DATA »

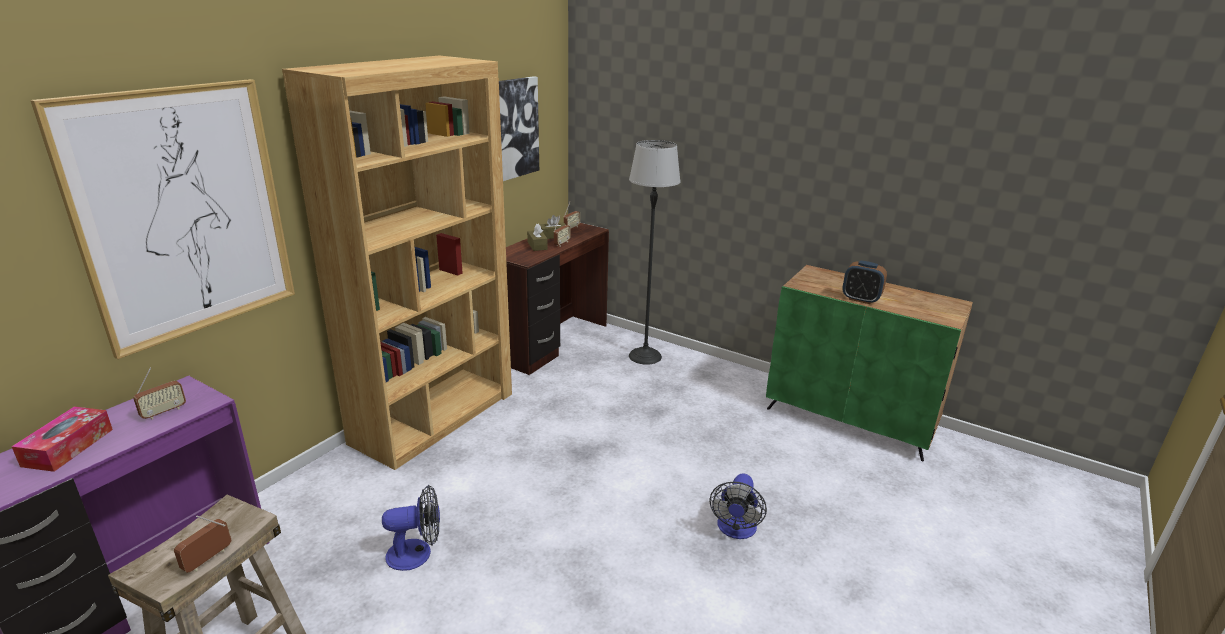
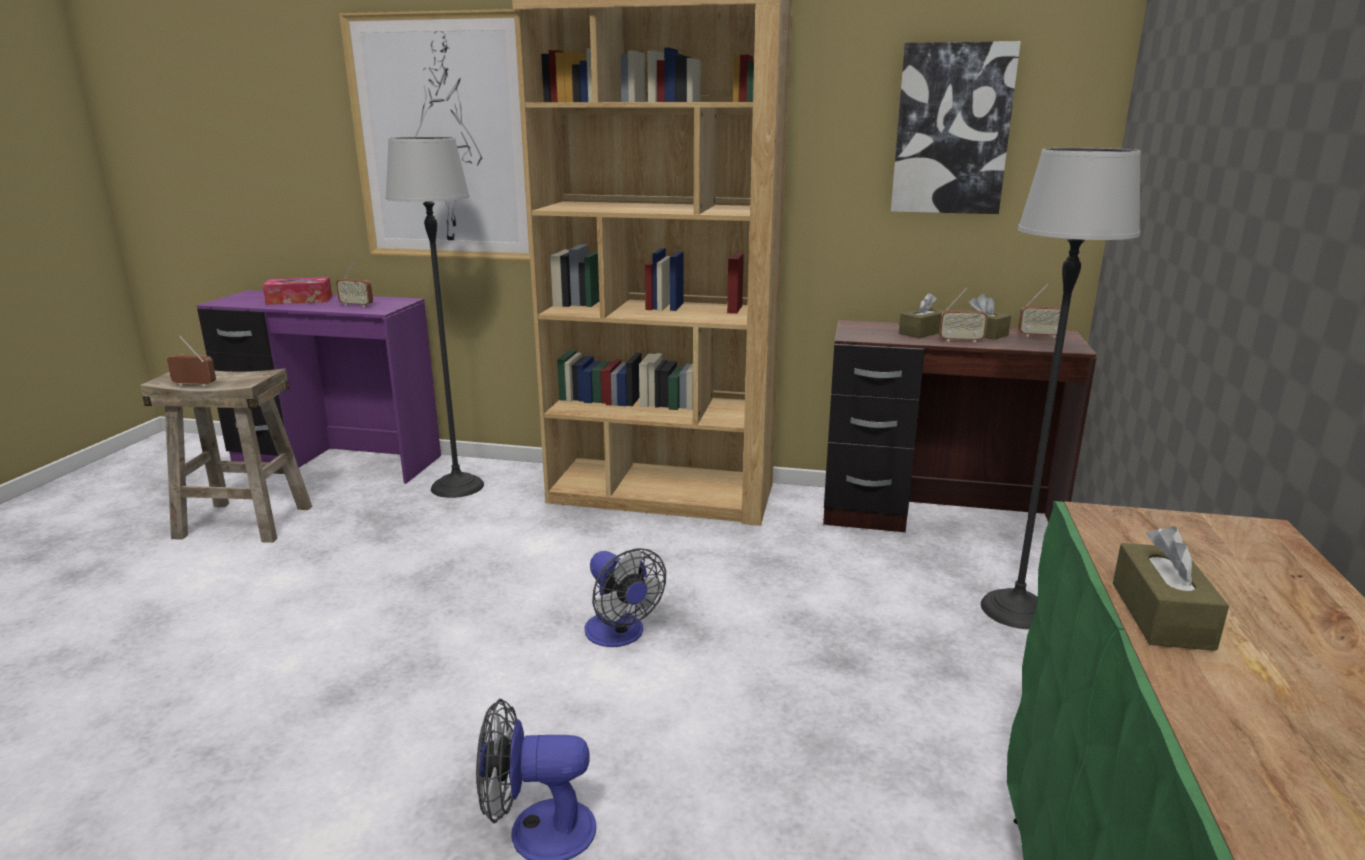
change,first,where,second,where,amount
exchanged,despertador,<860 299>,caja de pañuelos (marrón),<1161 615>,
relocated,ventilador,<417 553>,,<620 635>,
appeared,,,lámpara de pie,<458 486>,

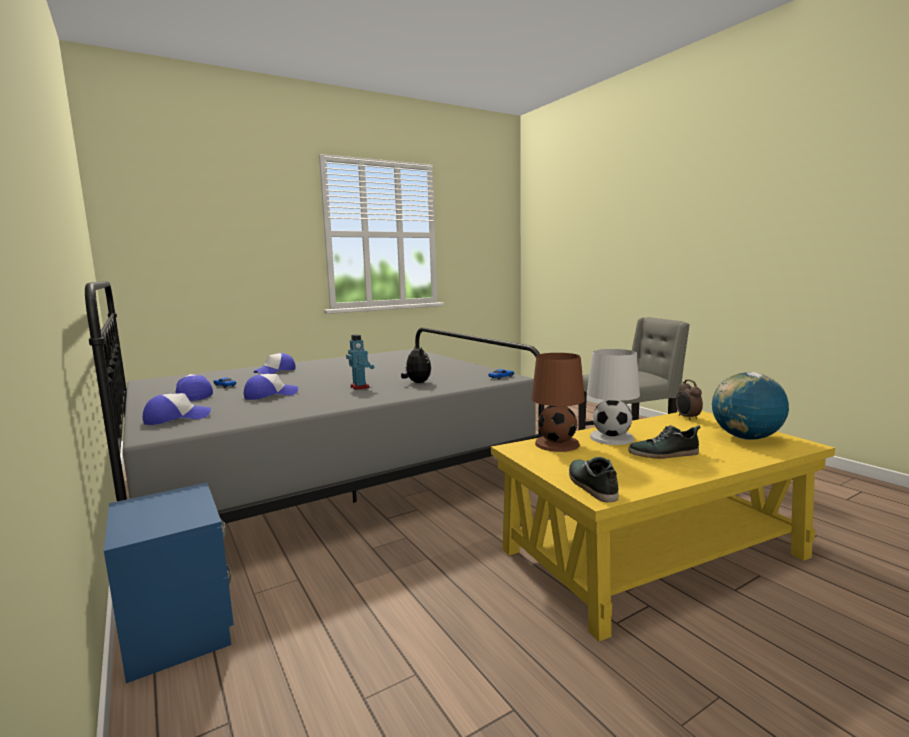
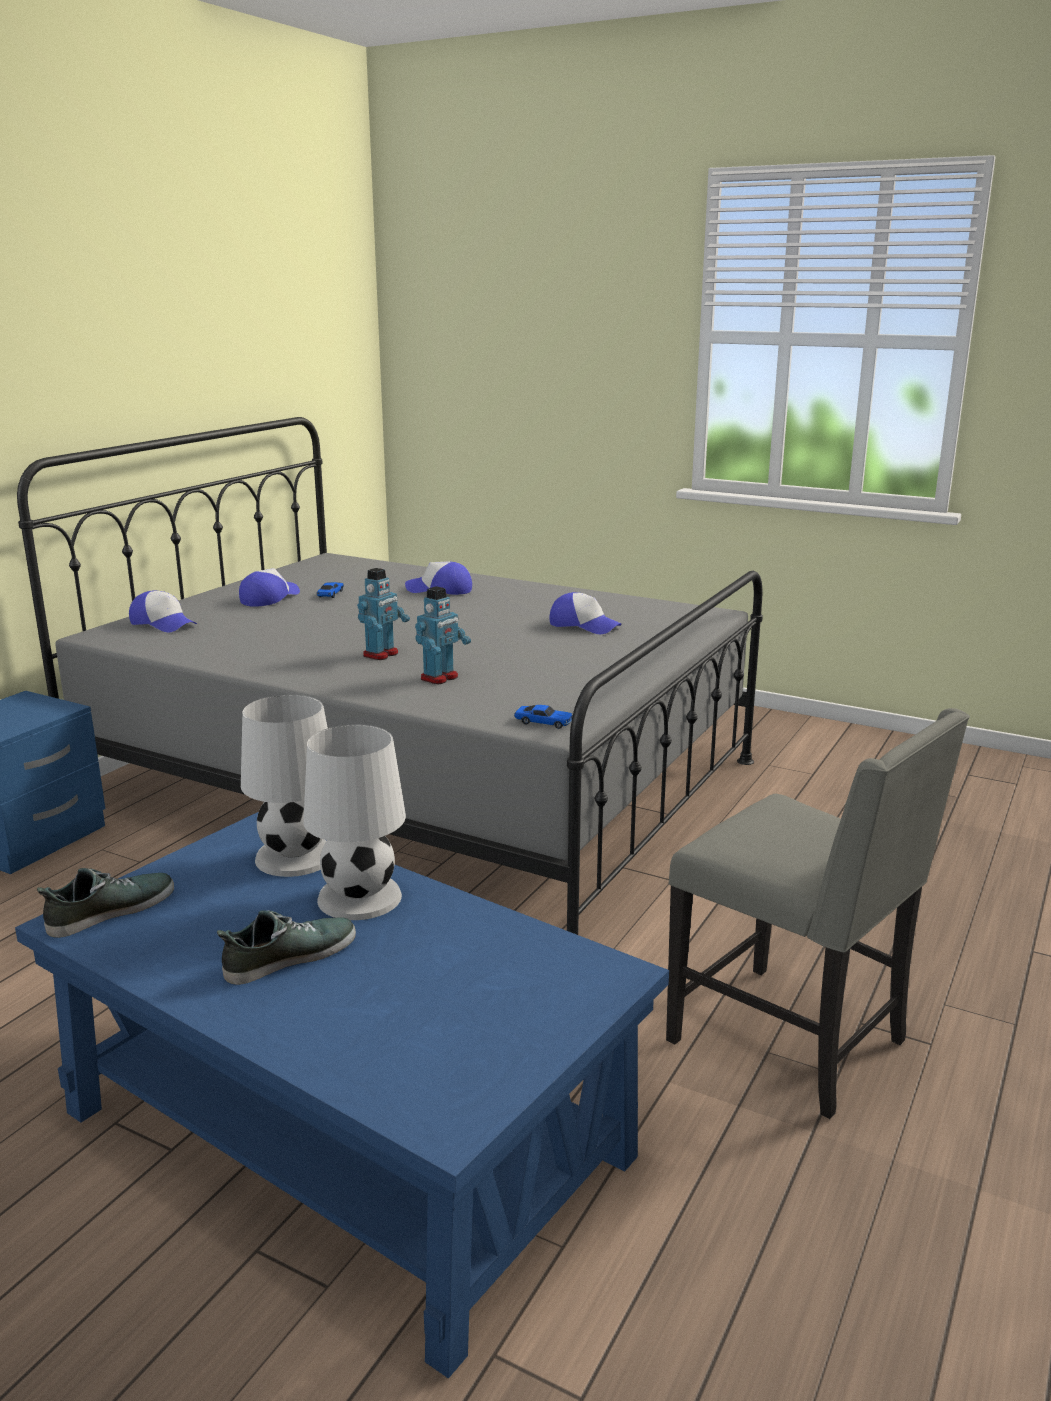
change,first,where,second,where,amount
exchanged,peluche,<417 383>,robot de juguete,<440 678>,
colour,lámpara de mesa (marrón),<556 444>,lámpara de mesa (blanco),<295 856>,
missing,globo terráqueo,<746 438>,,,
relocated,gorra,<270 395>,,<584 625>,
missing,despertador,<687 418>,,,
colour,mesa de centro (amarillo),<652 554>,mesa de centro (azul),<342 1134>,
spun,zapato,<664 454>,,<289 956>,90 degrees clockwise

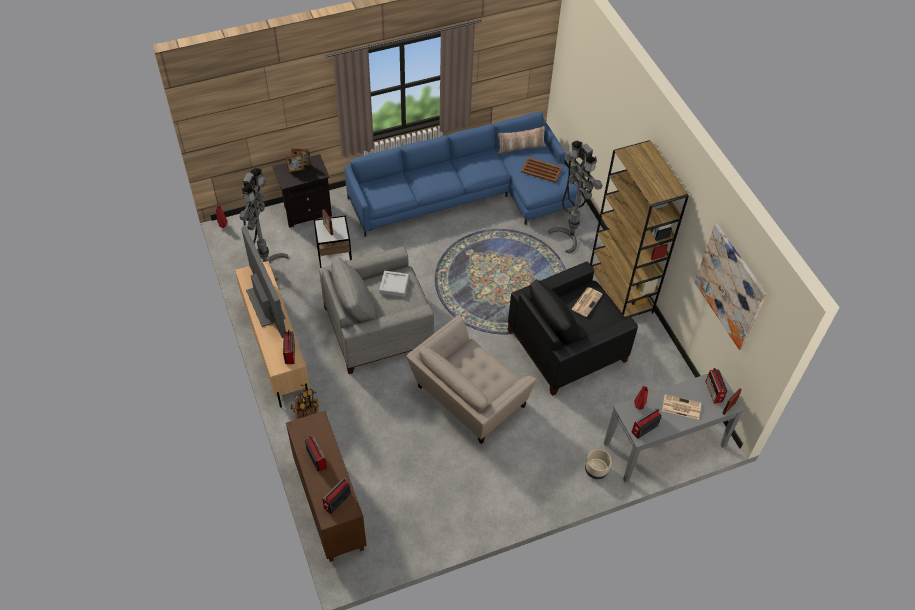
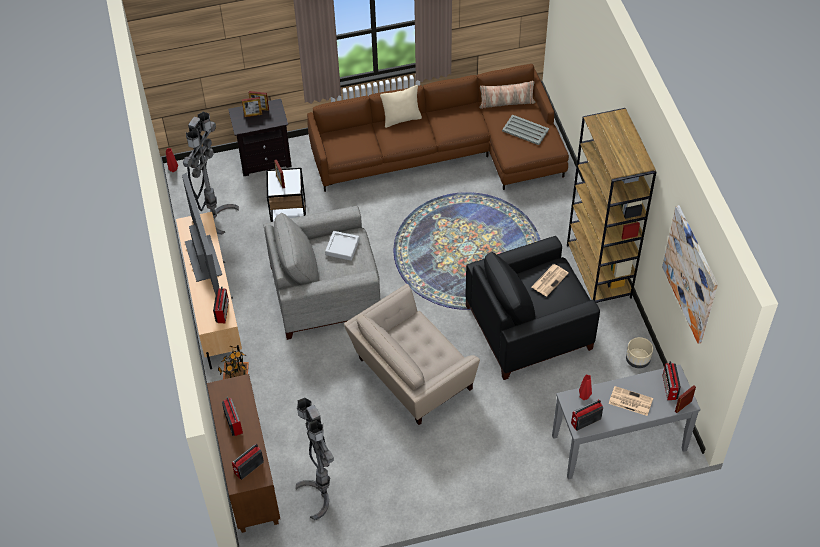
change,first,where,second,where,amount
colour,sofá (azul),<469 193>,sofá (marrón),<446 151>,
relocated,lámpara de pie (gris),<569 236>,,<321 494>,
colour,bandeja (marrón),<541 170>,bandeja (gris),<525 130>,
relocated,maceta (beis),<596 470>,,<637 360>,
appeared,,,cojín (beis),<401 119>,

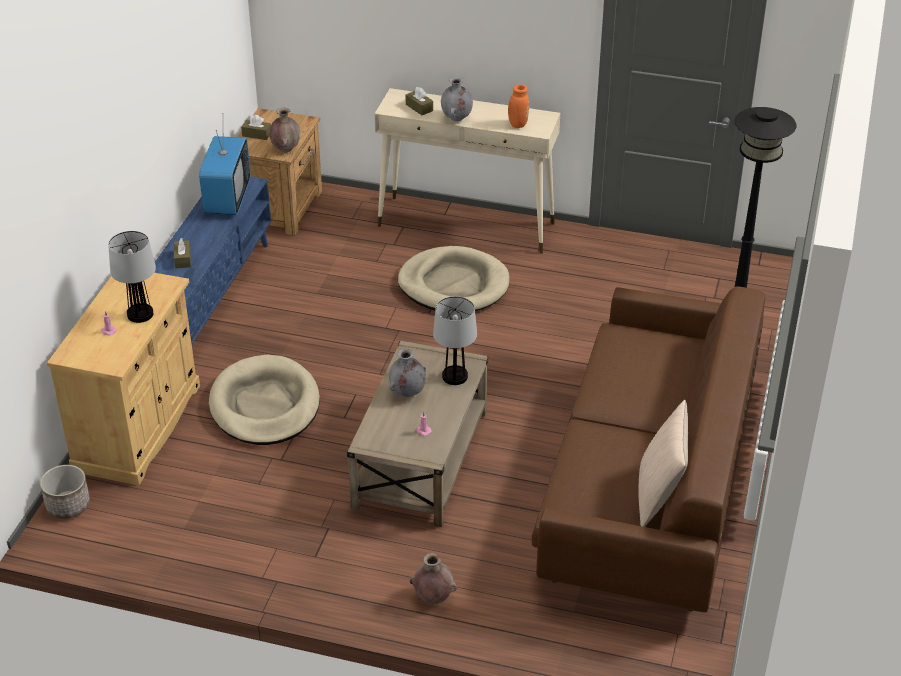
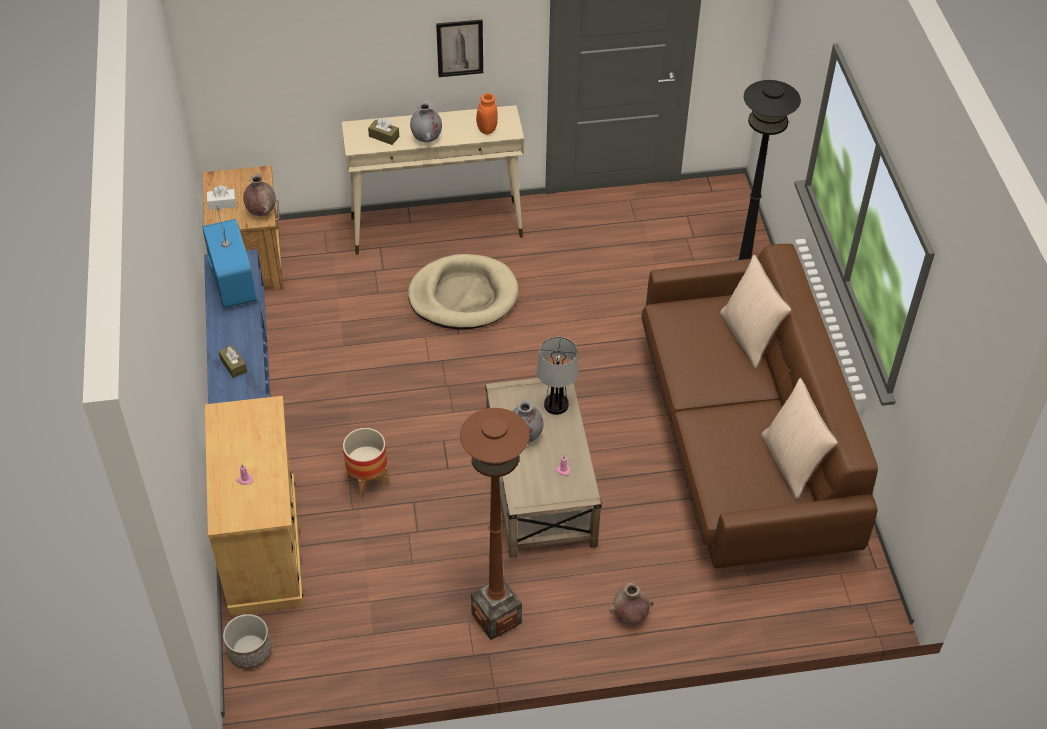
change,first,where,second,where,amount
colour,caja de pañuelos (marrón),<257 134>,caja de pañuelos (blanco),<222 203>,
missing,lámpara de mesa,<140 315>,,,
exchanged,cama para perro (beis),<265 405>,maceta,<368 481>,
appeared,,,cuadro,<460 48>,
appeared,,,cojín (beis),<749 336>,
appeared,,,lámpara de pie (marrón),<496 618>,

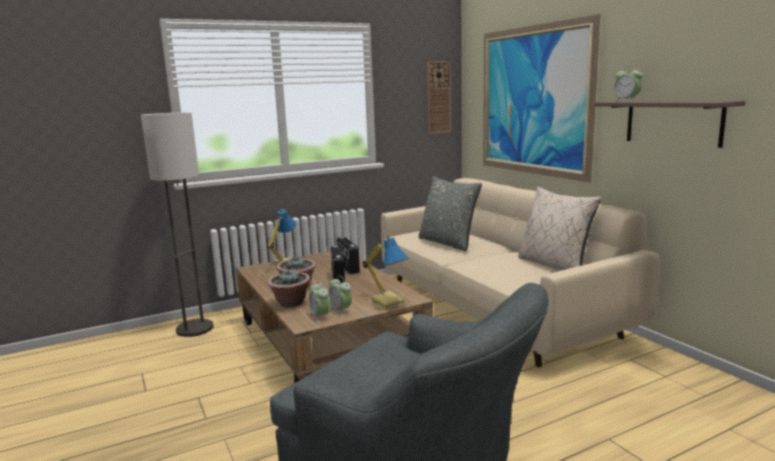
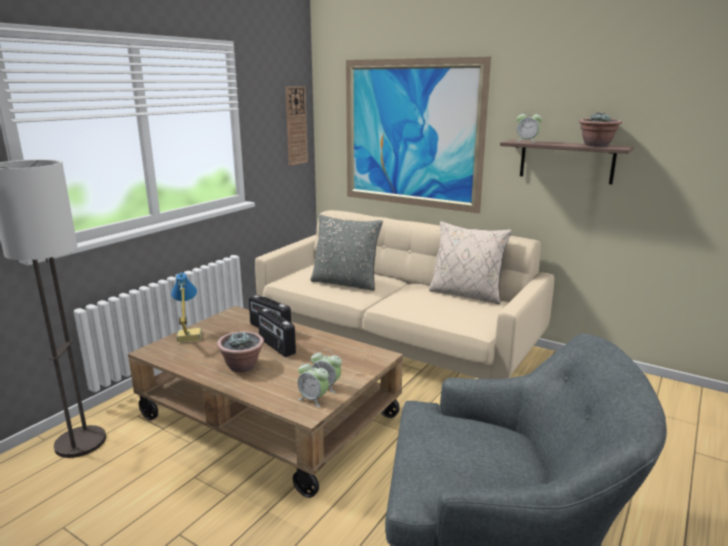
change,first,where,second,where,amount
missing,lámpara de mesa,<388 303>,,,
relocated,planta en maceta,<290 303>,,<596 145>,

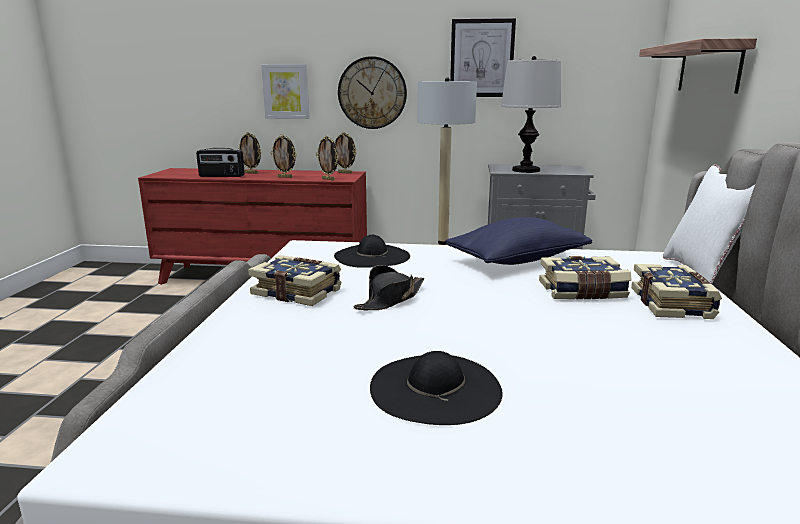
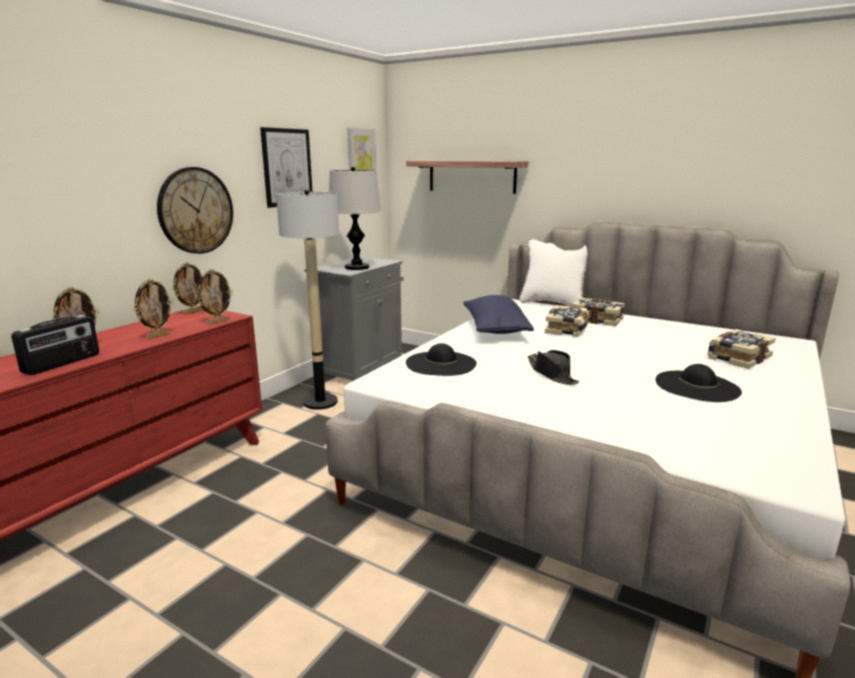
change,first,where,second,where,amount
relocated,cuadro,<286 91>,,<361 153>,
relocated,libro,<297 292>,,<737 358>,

TASK STATEMENT »
In your copy of the entries above, leave out the pictures and keep every word exact.

ANSWER »
change,first,where,second,where,amount
exchanged,despertador,<860 299>,caja de pañuelos (marrón),<1161 615>,
relocated,ventilador,<417 553>,,<620 635>,
appeared,,,lámpara de pie,<458 486>,

change,first,where,second,where,amount
exchanged,peluche,<417 383>,robot de juguete,<440 678>,
colour,lámpara de mesa (marrón),<556 444>,lámpara de mesa (blanco),<295 856>,
missing,globo terráqueo,<746 438>,,,
relocated,gorra,<270 395>,,<584 625>,
missing,despertador,<687 418>,,,
colour,mesa de centro (amarillo),<652 554>,mesa de centro (azul),<342 1134>,
spun,zapato,<664 454>,,<289 956>,90 degrees clockwise

change,first,where,second,where,amount
colour,sofá (azul),<469 193>,sofá (marrón),<446 151>,
relocated,lámpara de pie (gris),<569 236>,,<321 494>,
colour,bandeja (marrón),<541 170>,bandeja (gris),<525 130>,
relocated,maceta (beis),<596 470>,,<637 360>,
appeared,,,cojín (beis),<401 119>,

change,first,where,second,where,amount
colour,caja de pañuelos (marrón),<257 134>,caja de pañuelos (blanco),<222 203>,
missing,lámpara de mesa,<140 315>,,,
exchanged,cama para perro (beis),<265 405>,maceta,<368 481>,
appeared,,,cuadro,<460 48>,
appeared,,,cojín (beis),<749 336>,
appeared,,,lámpara de pie (marrón),<496 618>,

change,first,where,second,where,amount
missing,lámpara de mesa,<388 303>,,,
relocated,planta en maceta,<290 303>,,<596 145>,

change,first,where,second,where,amount
relocated,cuadro,<286 91>,,<361 153>,
relocated,libro,<297 292>,,<737 358>,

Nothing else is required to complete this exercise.